Até agora, os ministros Gilmar Mendes, Alexandre de Moraes, Flávio Dino, Nunes Marques, Dias Toffoli e Cristiano Zanin votaram a favor dos recursos.
Segundo cálculos preliminares do Tribunal Superior Eleitoral (TSE), a decisão do STF pode afetar sete deputados federais. A bancada do Amapá na Câmara, composta por oito deputados, será a mais impactada, com a possível substituição de metade dos parlamentares. Os deputados Dr. Pupio (MDB), Sonize Barbosa (PL), Professora Goreth (PDT) e Silvia Waiãpi (PL) estão entre os afetados.
Outros três deputados que podem perder seus mandatos são Lebrão (União Brasil-RO), Lázaro Botelho (PP) e Gilvan Máximo (Republicanos-DF).

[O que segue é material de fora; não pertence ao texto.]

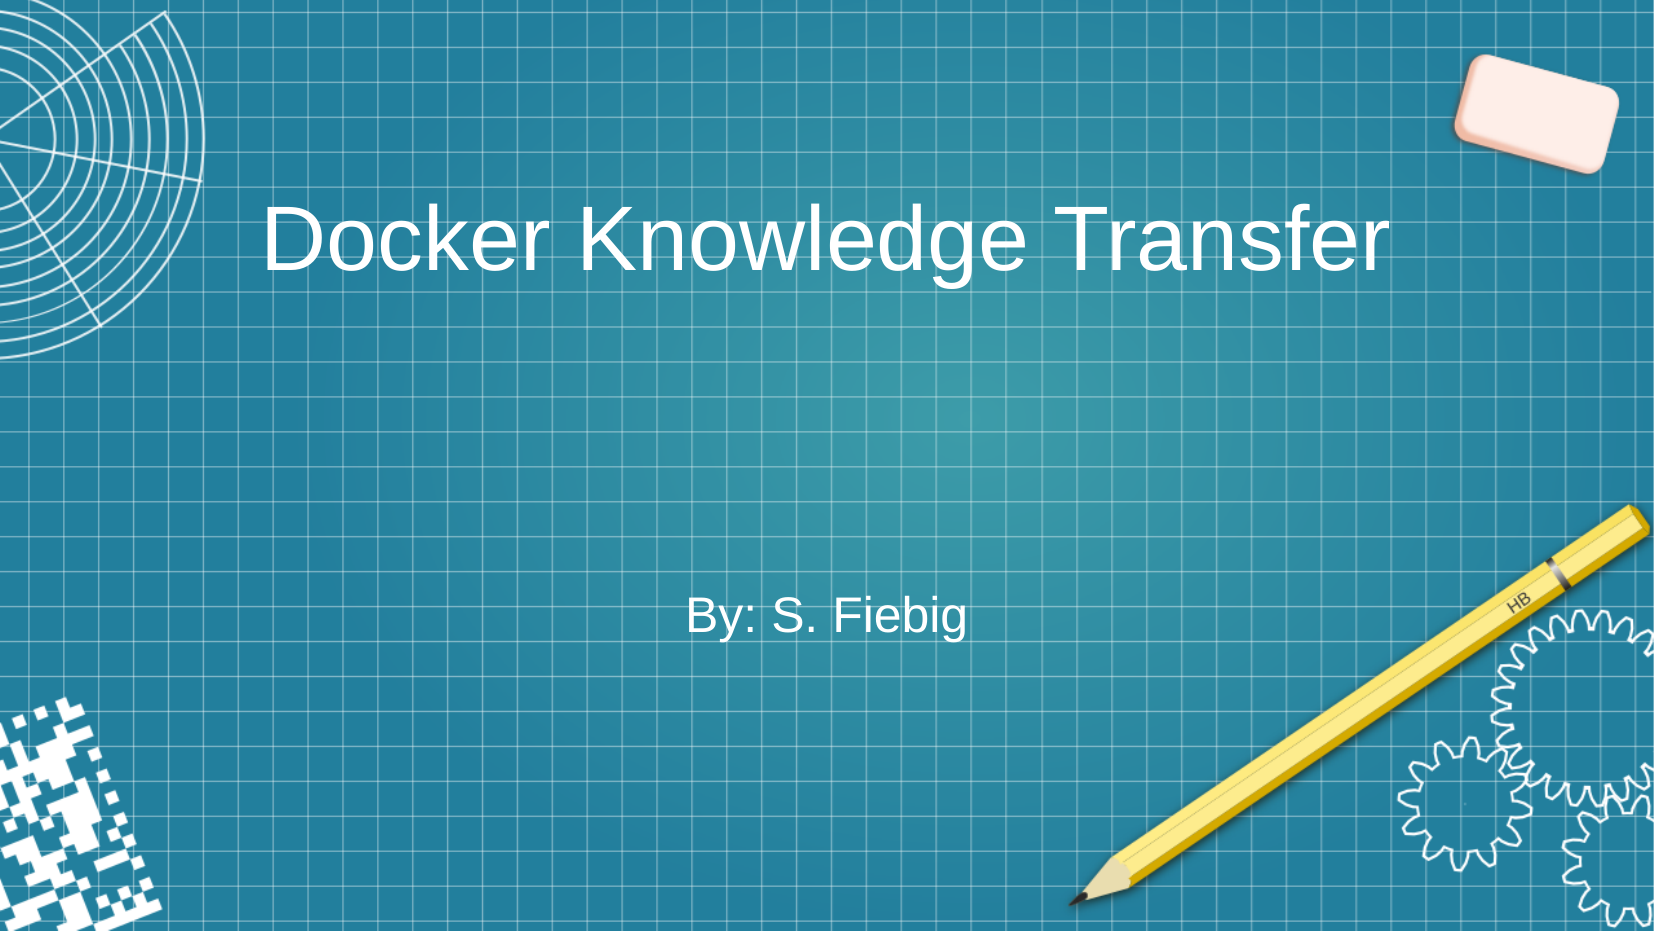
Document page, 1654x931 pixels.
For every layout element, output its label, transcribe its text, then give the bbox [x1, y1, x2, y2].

picture [0, 0, 1654, 931]
title Docker Knowledge Transfer [82, 132, 1571, 346]
subtitle By: S. Fiebig [82, 389, 1571, 842]
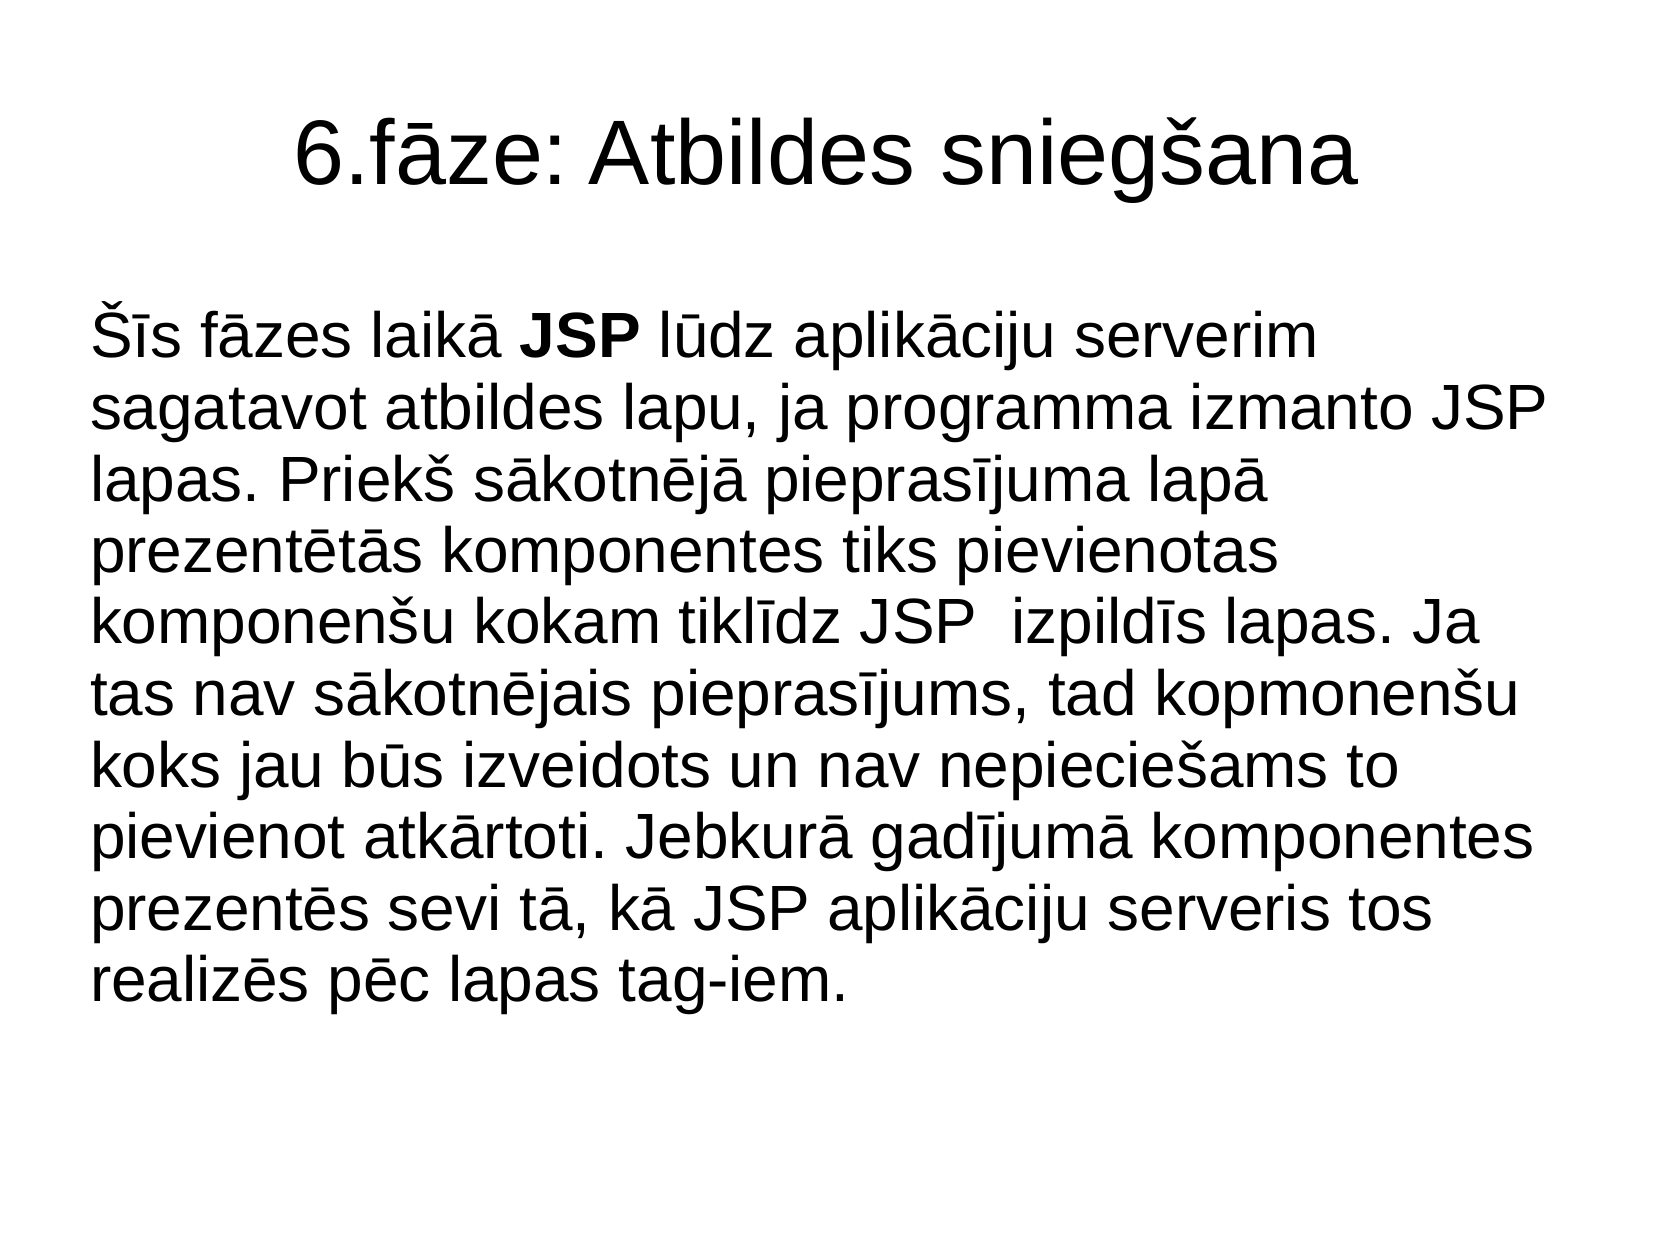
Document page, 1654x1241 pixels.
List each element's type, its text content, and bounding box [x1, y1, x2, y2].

list Šīs fāzes laikā JSP lūdz aplikāciju serverim sagatavot atbildes lapu, ja programma izmanto JSP lapas. Priekš sākotnējā pieprasījuma lapā prezentētās komponentes tiks pievienotas komponenšu kokam tiklīdz JSP izpildīs lapas. Ja tas nav sākotnējais pieprasījums, tad kopmonenšu koks jau būs izveidots un nav nepieciešams to pievienot atkārtoti. Jebkurā gadījumā komponentes prezentēs sevi tā, kā JSP aplikāciju serveris tos realizēs pēc lapas tag-iem. [90, 300, 1579, 1020]
title 6.fāze: Atbildes sniegšana [82, 49, 1571, 257]
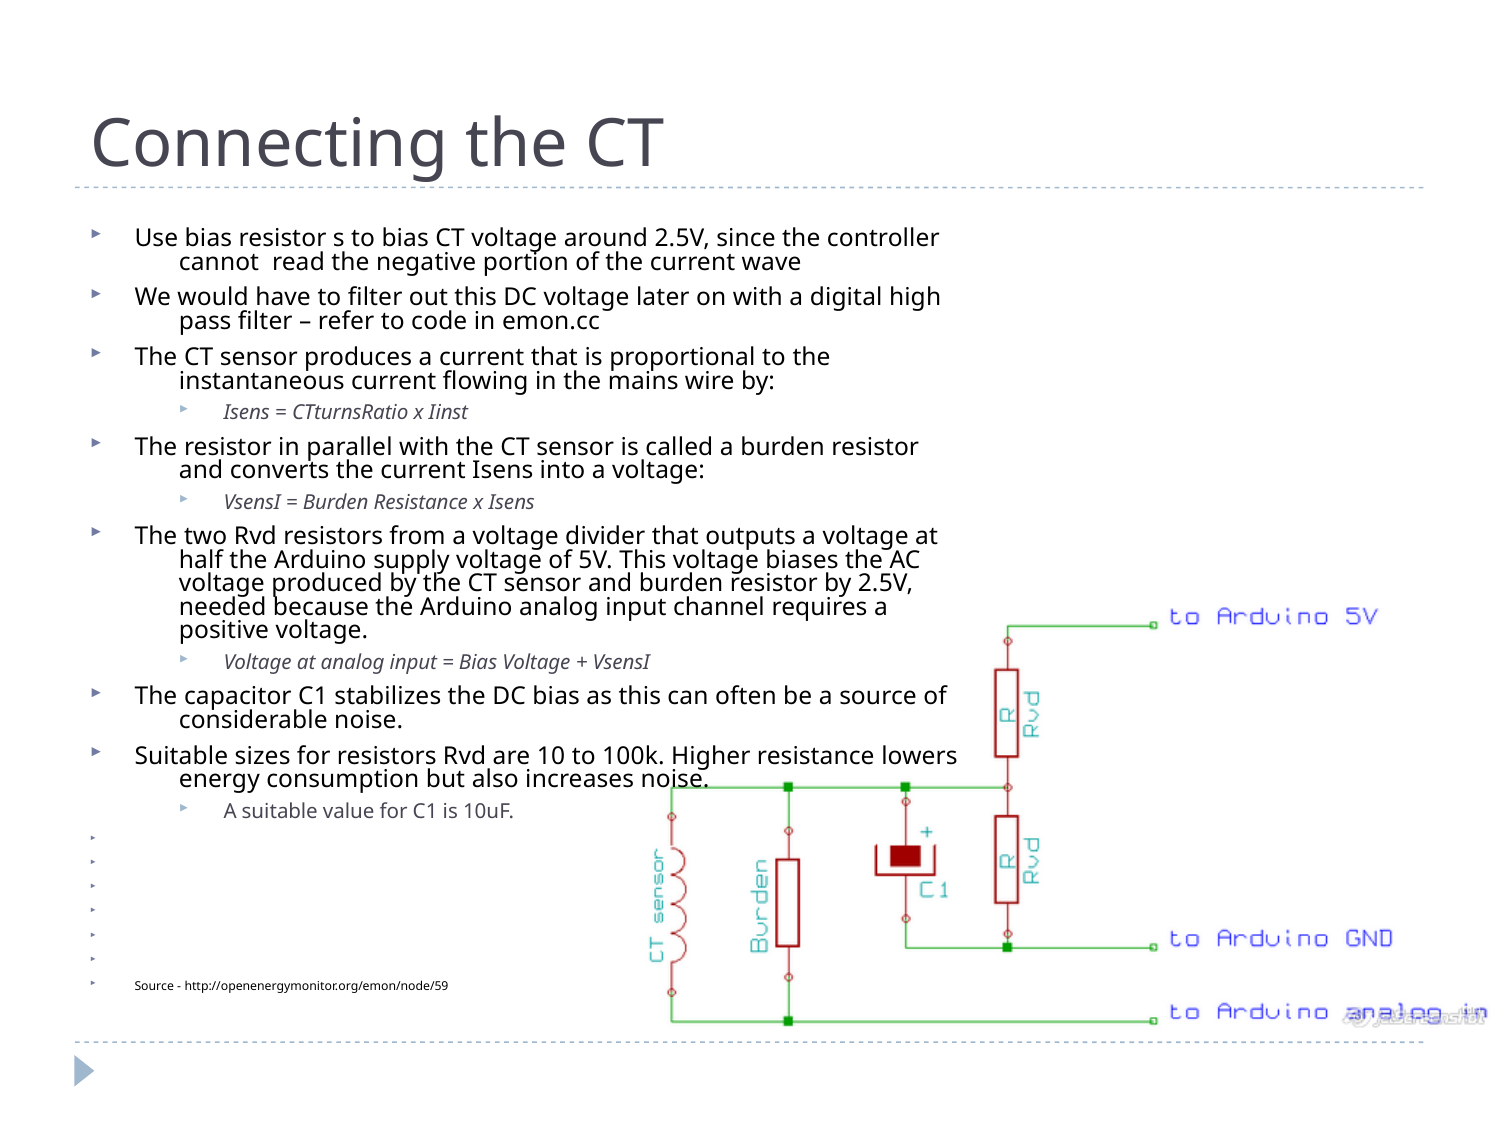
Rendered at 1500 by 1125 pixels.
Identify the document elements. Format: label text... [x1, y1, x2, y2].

title Connecting the CT [75, 24, 1426, 188]
picture [643, 607, 1495, 1036]
list Use bias resistor s to bias CT voltage around 2.5V, since the controller cannot read the negative portion of the current wave We would have to filter out this DC voltage later on with a digital high pass filter – refer to code in emon.cc The CT sensor produces a current that is proportional to the instantaneous current flowing in the mains wire by: Isens = CTturnsRatio x Iinst The resistor in parallel with the CT sensor is called a burden resistor and converts the current Isens into a voltage: VsensI = Burden Resistance x Isens The two Rvd resistors from a voltage divider that outputs a voltage at half the Arduino supply voltage of 5V. This voltage biases the AC voltage produced by the CT sensor and burden resistor by 2.5V, needed because the Arduino analog input channel requires a positive voltage. Voltage at analog input = Bias Voltage + VsensI The capacitor C1 stabilizes the DC bias as this can often be a source of considerable noise. Suitable sizes for resistors Rvd are 10 to 100k. Higher resistance lowers energy consumption but also increases noise. A suitable value for C1 is 10uF. Source - http://openenergymonitor.org/emon/node/59 [75, 219, 987, 1005]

Em fevereiro, os ministros julgaram ações dos partidos Rede Sustentabilidade, Podemos e PSB, que contestavam partes da minirreforma eleitoral de 2021. A Lei 14.211/2021 alterou as regras de distribuição das sobras eleitorais. Antes, todos os partidos podiam disputar as sobras, calculadas pela Justiça Eleitoral para preencher as vagas restantes após o cálculo do quociente eleitoral. Com a nova lei, apenas candidatos com votos mínimos equivalentes a 20% do quociente eleitoral e partidos com um mínimo de 80% desse quociente poderiam disputar essas vagas.
A decisão do STF permite que todos os partidos e candidatos possam concorrer sem restrições em uma das fases de distribuição das sobras eleitorais.
Os deputados federais são eleitos de forma proporcional, precisando obter uma quantidade mínima de votos que contam para a distribuição das vagas na Câmara.